=== WORK REQUEST ===
Render the data as a JSON list of strings with one string per line, from the line that contains "12, 10, 8, 4, 2, 3, 6, 11, 7, 5, 9, 1" through the end of the data and skipping blank lines.

=== SUPPLIED ENTRIES ===
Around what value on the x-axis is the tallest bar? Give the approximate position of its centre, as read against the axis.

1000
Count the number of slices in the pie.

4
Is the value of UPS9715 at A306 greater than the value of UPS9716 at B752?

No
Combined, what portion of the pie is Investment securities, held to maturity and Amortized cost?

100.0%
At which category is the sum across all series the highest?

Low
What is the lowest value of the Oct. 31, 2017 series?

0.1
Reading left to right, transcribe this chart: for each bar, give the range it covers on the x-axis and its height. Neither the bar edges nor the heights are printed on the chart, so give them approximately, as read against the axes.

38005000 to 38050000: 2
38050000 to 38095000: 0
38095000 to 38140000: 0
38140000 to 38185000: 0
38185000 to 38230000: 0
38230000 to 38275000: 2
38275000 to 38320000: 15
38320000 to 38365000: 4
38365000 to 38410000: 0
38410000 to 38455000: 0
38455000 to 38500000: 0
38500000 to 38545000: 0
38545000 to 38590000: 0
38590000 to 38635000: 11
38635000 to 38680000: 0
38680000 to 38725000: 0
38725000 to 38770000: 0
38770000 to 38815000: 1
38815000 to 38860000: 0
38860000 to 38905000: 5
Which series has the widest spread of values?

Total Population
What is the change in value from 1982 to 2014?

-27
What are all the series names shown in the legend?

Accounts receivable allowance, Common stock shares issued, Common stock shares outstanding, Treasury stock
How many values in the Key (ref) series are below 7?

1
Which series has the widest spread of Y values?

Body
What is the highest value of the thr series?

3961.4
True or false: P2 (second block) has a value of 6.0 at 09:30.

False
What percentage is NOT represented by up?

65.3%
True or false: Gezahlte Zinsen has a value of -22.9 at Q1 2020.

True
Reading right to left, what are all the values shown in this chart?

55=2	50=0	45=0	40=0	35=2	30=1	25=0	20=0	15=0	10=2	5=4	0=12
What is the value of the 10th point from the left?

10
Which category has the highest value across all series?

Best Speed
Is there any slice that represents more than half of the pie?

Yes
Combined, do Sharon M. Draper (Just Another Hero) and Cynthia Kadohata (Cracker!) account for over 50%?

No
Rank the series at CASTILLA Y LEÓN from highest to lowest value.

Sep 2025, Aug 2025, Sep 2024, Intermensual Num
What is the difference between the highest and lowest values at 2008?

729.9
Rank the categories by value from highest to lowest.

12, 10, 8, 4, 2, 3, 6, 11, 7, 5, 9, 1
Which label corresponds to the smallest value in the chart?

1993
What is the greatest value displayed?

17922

=== RESPONSE AREA ===
[
  "12, 10, 8, 4, 2, 3, 6, 11, 7, 5, 9, 1",
  "Which label corresponds to the smallest value in the chart?",
  "1993",
  "What is the greatest value displayed?",
  "17922"
]